Perguntas a responder
1. Indique se cada afirmação abaixo está de acordo com o trecho selecionado, respondendo sim ou não e citando literalmente as palavras do trecho que decidem a resposta.
(a) A mãe mostrava a falha de San Andreas num mapa.
(b) Naquela época havia duas televisões em casa.
(c) A mulher que pediu comida voltou com a filha no dia seguinte.
2. Responda às perguntas a seguir com base no trecho selecionado.
(a) Onde ficava o prédio em que a família morava?
(b) Em que recipientes a mãe colocou a comida entregue à mulher?
(c) Que idade tinha quem narra quando a mulher pediu comida?

Trecho selecionado
========================================
Aconcágua. Vai encarar?

terça-feira, 6 de setembro de 2011

Lembranças repentinas da infância

§ Quando eu era criança a minha mãe me contou sobre a falha de San Andreas. Ela dizia, enquanto me mostrava no mapa, que um dia haveria um grande terremoto que separaria a Califórnia do resto dos EUA. Ela só não me explicava (ou até o fazia, mas eu era pequena demais pra assimilar tudo aquilo e agora lembrar de todos aqueles detalhes) que isso NÃO se daria em um único sismo e que o afastamento das terras levaria milhões de anos. Então todos os dias eu esperava ansiosamente o início do telejornal, pra ver se haveria alguma reportagem mostrando a separação da Califórnia.

§ Essa espera só era meio a contragosto na época em que passava Carrossel... Naquele tempo só tínhamos uma televisão em casa, e a minha novela preferida passava no mesmo horário dos noticiários. Na batalha entre mim e meu pai, eu era sempre a perdedora...

************************

§ Lembro também de uma vez - eu tinha uns 4 anos - em que uma mulher pediu um pouco de comida na porta do prédio em que a gente morava lá em São Cristóvão. Minha mãe colocou uma parte do que ela tinha preparado pro almoço em recipientes de margarina (que ela junta até hoje e guarda no armário ao lado das tupperwares e dos potes de sorvete) e os entregou à mulher. A mesma, após agradecer, disse que tinha uma filha do meu tamanho e que a levaria no dia seguinte para brincar comigo. Eu, filha única, fiquei numa ansiedade só por poder ter uma nova amiguinha, e perguntava à minha mãe todos os dias se aquela senhora tinha trazido a filha. Essa mulher nunca mais apareceu, nem pra levar a garota, nem pra pedir comida.

*************************

§ Então era assim: durante o dia eu importunava a minha mãe pra saber se a menininha tinha chegado. E durante a noite eu aguardava pra ver na TV a Califórnia transformada em uma ilha, no estilo de "A jangada de pedra".
========================================
Linhas fornecidas
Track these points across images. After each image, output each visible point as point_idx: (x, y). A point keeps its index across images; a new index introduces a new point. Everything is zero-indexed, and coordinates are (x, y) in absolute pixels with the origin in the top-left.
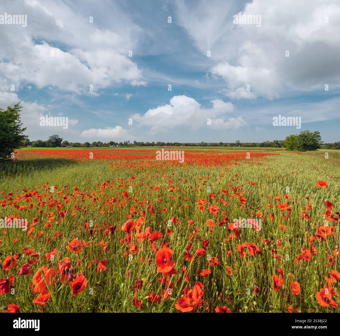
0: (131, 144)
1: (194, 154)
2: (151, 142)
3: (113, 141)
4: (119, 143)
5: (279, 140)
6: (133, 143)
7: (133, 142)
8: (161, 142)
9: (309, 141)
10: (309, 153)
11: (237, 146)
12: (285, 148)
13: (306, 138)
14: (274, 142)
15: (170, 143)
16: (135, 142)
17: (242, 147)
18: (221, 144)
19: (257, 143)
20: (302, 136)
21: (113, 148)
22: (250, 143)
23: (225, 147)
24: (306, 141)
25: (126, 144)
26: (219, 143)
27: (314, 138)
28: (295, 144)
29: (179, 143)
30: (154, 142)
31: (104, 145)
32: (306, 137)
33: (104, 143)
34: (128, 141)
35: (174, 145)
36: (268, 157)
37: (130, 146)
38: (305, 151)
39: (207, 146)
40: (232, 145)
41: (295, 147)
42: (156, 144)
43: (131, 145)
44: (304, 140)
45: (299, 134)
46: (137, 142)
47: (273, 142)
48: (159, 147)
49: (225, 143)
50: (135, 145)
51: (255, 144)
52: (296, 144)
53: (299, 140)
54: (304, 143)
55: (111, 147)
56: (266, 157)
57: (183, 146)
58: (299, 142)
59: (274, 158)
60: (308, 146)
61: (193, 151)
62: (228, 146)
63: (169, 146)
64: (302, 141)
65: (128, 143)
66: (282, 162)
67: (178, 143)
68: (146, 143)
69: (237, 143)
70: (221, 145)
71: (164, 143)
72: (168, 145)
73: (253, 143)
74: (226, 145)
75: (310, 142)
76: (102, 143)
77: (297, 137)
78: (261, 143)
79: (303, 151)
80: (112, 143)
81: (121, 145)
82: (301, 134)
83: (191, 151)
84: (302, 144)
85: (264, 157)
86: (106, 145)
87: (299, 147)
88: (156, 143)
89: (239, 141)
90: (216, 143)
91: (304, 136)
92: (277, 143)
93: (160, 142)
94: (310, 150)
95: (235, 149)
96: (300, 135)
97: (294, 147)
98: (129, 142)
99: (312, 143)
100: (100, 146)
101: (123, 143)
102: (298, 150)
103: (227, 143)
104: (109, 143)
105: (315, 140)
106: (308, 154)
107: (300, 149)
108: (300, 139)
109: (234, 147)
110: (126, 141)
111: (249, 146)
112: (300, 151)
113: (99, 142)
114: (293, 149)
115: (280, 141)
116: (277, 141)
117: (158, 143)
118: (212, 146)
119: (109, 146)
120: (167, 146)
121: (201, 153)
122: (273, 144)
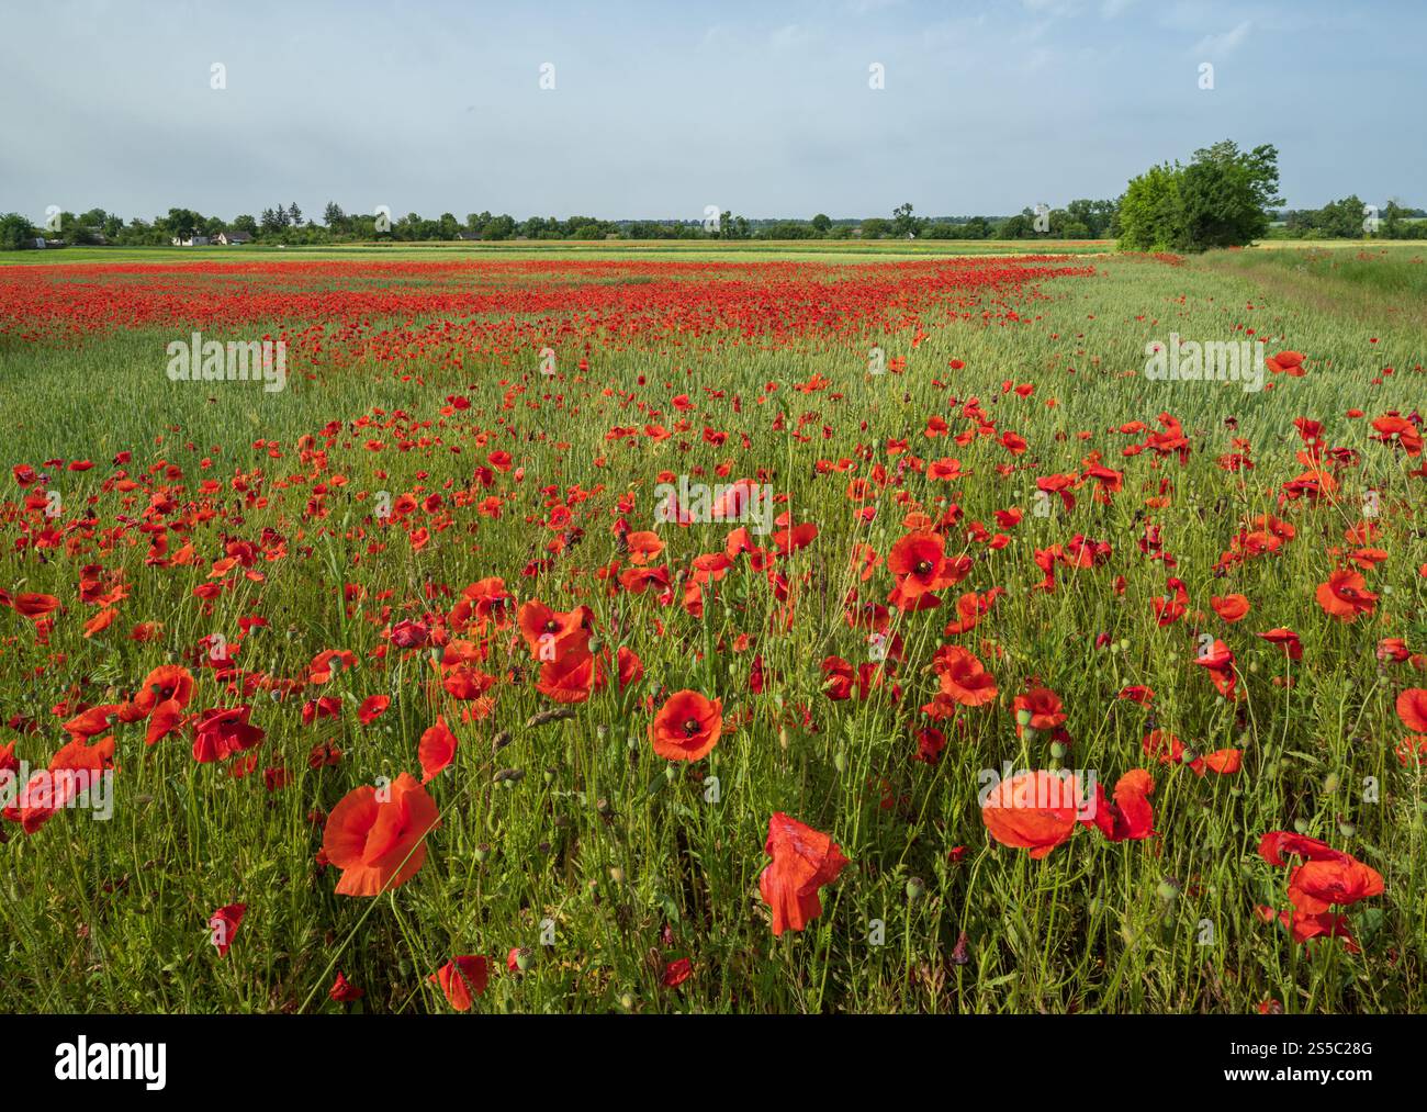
0: (312, 226)
1: (693, 277)
2: (436, 218)
3: (192, 209)
4: (229, 220)
5: (1095, 199)
6: (320, 222)
7: (323, 212)
8: (495, 214)
9: (1228, 198)
10: (1219, 260)
11: (897, 233)
12: (1115, 242)
13: (1215, 186)
14: (1074, 208)
15: (547, 218)
16: (334, 214)
17: (922, 242)
18: (822, 226)
19: (995, 219)
20: (1202, 174)
21: (197, 254)
22: (959, 220)
23: (843, 242)
24: (1213, 201)
25: (277, 229)
26: (810, 218)
27: (1249, 181)
28: (1165, 219)
29: (600, 219)
30: (449, 217)
31: (128, 232)
32: (1218, 176)
33: (127, 223)
34: (286, 209)
35: (572, 231)
36: (1048, 286)
37: (304, 242)
38: (1203, 251)
39: (748, 238)
40: (877, 229)
41: (1162, 233)
42: (462, 228)
43: (312, 236)
44: (1205, 194)
45: (1187, 163)
46: (348, 212)
47: (1067, 209)
48: (483, 242)
49: (841, 222)
50: (334, 231)
51: (985, 223)
52: (1168, 215)
53: (1183, 193)
54: (1204, 211)
55: (181, 248)
56: (1034, 284)
57: (622, 238)
58: (1182, 207)
59: (1069, 288)
60: (1220, 223)
61: (682, 267)
62: (856, 237)
63: (544, 238)
64: (1199, 199)
65: (293, 221)
66: (1104, 307)
67: (593, 221)
68: (403, 222)
69: (899, 220)
70: (823, 229)
71: (510, 220)
72: (533, 236)
73: (977, 220)
74: (846, 230)
75: (1230, 206)
76: (120, 223)
77: (1178, 178)
78: (1012, 216)
79: (1190, 251)
80: (184, 224)
81: (246, 230)
82: (1197, 162)
83: (671, 266)
84: (1193, 215)
85: (1027, 288)
86: (142, 235)
87: (1177, 233)
88: (463, 221)
89: (909, 207)
90: (792, 222)
91: (1210, 174)
92: (1085, 218)
93: (487, 216)
94: (1224, 244)
95: (889, 253)
96: (1194, 167)
97: (1157, 235)
98: (295, 211)
99: (1233, 207)
100: (110, 244)
101: (258, 223)
102: (1173, 246)
103: (852, 221)
104: (166, 222)
105: (1252, 194)
106: (1214, 264)
107: (1180, 240)
108: (1189, 190)
109: (885, 243)
110: (275, 210)
111: (956, 237)
112: (1182, 249)
113: (97, 217)
114: (1152, 241)
115: (1097, 206)
116: (1087, 204)
117: (473, 218)
118: (775, 238)
119: (171, 244)
120: (530, 237)
121: (730, 277)
122: (1067, 220)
========================================
Respostas em ordem
1.
(a) Sim: "enquanto me mostrava no mapa"
(b) Não: "Naquele tempo só tínhamos uma televisão em casa"
(c) Não: "Essa mulher nunca mais apareceu, nem pra levar a garota, nem pra pedir comida."

2.
(a) Em São Cristóvão.
(b) Em recipientes de margarina.
(c) Uns 4 anos.